How to complete this task
All entries should be copied exactly; the pictures stay out.

Supplied records
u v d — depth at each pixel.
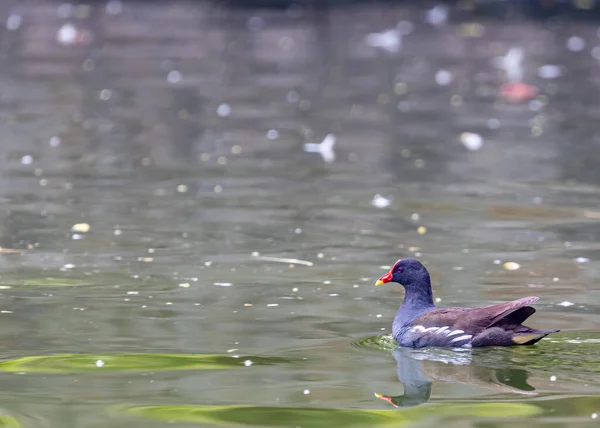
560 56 37.81
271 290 11.84
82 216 15.48
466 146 22.23
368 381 8.82
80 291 11.68
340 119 25.50
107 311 10.93
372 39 41.94
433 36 43.06
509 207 16.61
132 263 12.92
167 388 8.59
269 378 8.89
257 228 14.97
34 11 48.62
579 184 18.50
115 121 24.44
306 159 20.61
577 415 7.96
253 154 21.00
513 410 8.07
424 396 8.41
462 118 25.81
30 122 23.91
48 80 30.59
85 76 31.67
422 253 13.65
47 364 9.22
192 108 26.64
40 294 11.54
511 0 49.06
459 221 15.60
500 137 23.31
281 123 24.75
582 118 25.91
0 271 12.45
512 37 42.91
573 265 13.00
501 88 30.94
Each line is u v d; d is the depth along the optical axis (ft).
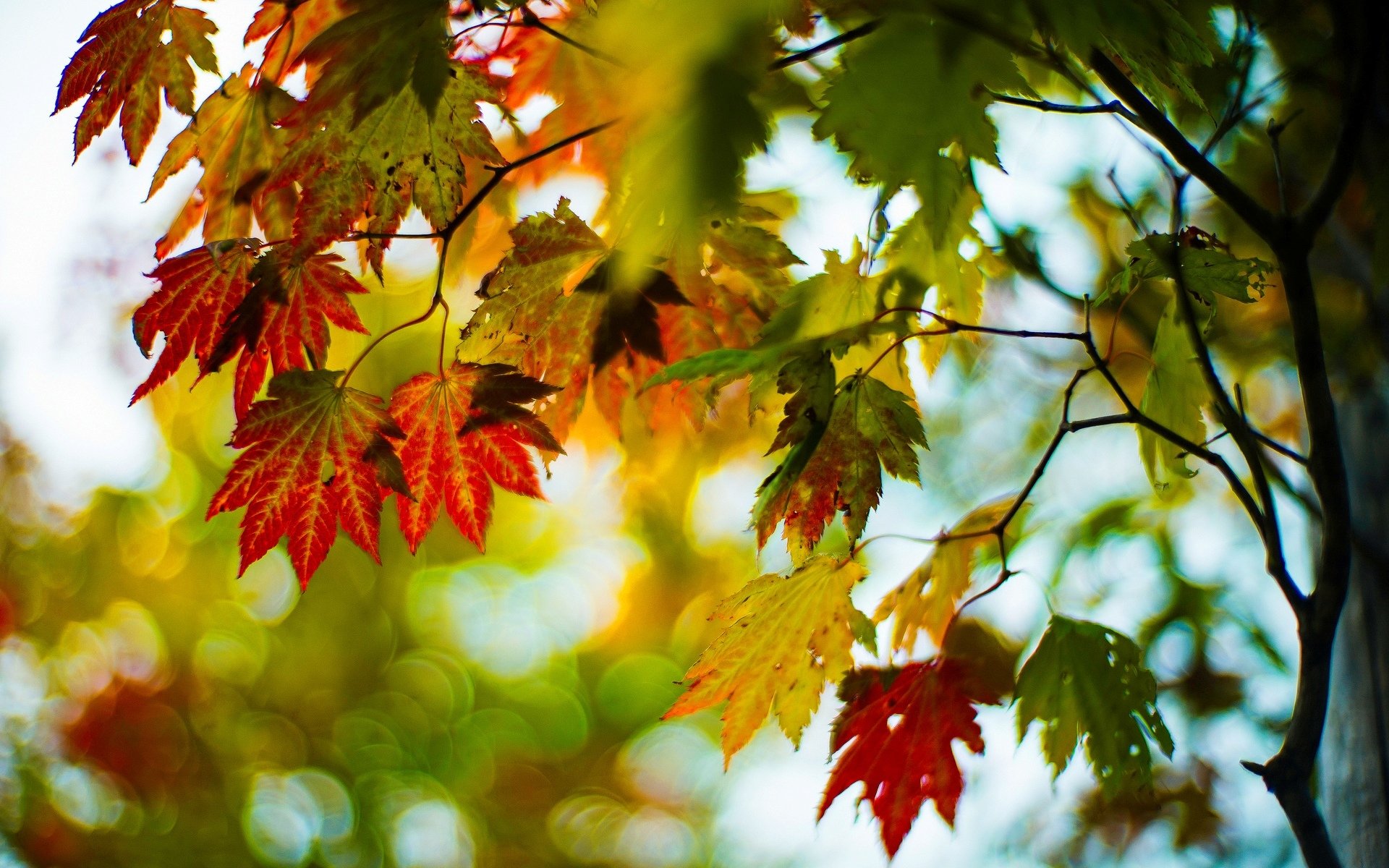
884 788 4.58
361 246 4.66
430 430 4.56
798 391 4.38
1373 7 4.36
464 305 5.16
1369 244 4.91
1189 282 4.47
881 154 4.02
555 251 4.56
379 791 17.03
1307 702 4.31
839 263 4.59
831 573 4.52
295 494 4.53
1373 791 4.72
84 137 4.58
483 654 17.49
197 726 14.38
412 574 15.85
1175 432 4.56
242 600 15.21
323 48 4.39
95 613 13.67
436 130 4.47
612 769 18.34
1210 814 6.25
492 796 17.71
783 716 4.58
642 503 11.32
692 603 14.12
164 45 4.56
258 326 4.53
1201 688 6.13
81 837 13.08
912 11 4.01
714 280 4.63
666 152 3.11
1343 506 4.34
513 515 14.32
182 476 13.82
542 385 4.53
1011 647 5.59
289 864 15.38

Solution to this task
u v d — depth at each pixel.
560 56 37.81
271 290 11.84
82 216 15.48
466 146 22.23
368 381 8.82
80 291 11.68
340 119 25.50
107 311 10.93
372 39 41.94
433 36 43.06
509 207 16.61
132 263 12.92
167 388 8.59
269 378 8.89
257 228 14.97
34 11 48.62
579 184 18.50
115 121 24.44
306 159 20.61
577 415 7.96
253 154 21.00
513 410 8.07
424 396 8.41
462 118 25.81
30 122 23.91
48 80 30.59
85 76 31.67
422 253 13.65
47 364 9.22
192 108 26.64
40 294 11.54
511 0 49.06
459 221 15.60
500 137 23.31
281 123 24.75
582 118 25.91
0 271 12.45
512 37 42.91
573 265 13.00
501 88 30.94
Each line is u v d; d is the depth along the optical axis (ft).
884 788 4.58
361 246 4.66
430 430 4.56
798 391 4.38
1373 7 4.36
464 305 5.16
1369 244 4.91
1189 282 4.47
881 154 4.02
555 251 4.56
379 791 17.03
1307 702 4.31
839 263 4.59
831 573 4.52
295 494 4.53
1373 791 4.72
84 137 4.58
483 654 17.49
197 726 14.38
412 574 15.85
1175 432 4.56
242 600 15.21
323 48 4.39
95 613 13.67
436 130 4.47
612 769 18.34
1210 814 6.25
492 796 17.71
783 716 4.58
642 503 11.32
692 603 14.12
164 45 4.56
258 326 4.53
1201 688 6.13
81 837 13.08
912 11 4.01
714 280 4.63
666 152 3.11
1343 506 4.34
513 515 14.32
182 476 13.82
542 385 4.53
1011 647 5.59
289 864 15.38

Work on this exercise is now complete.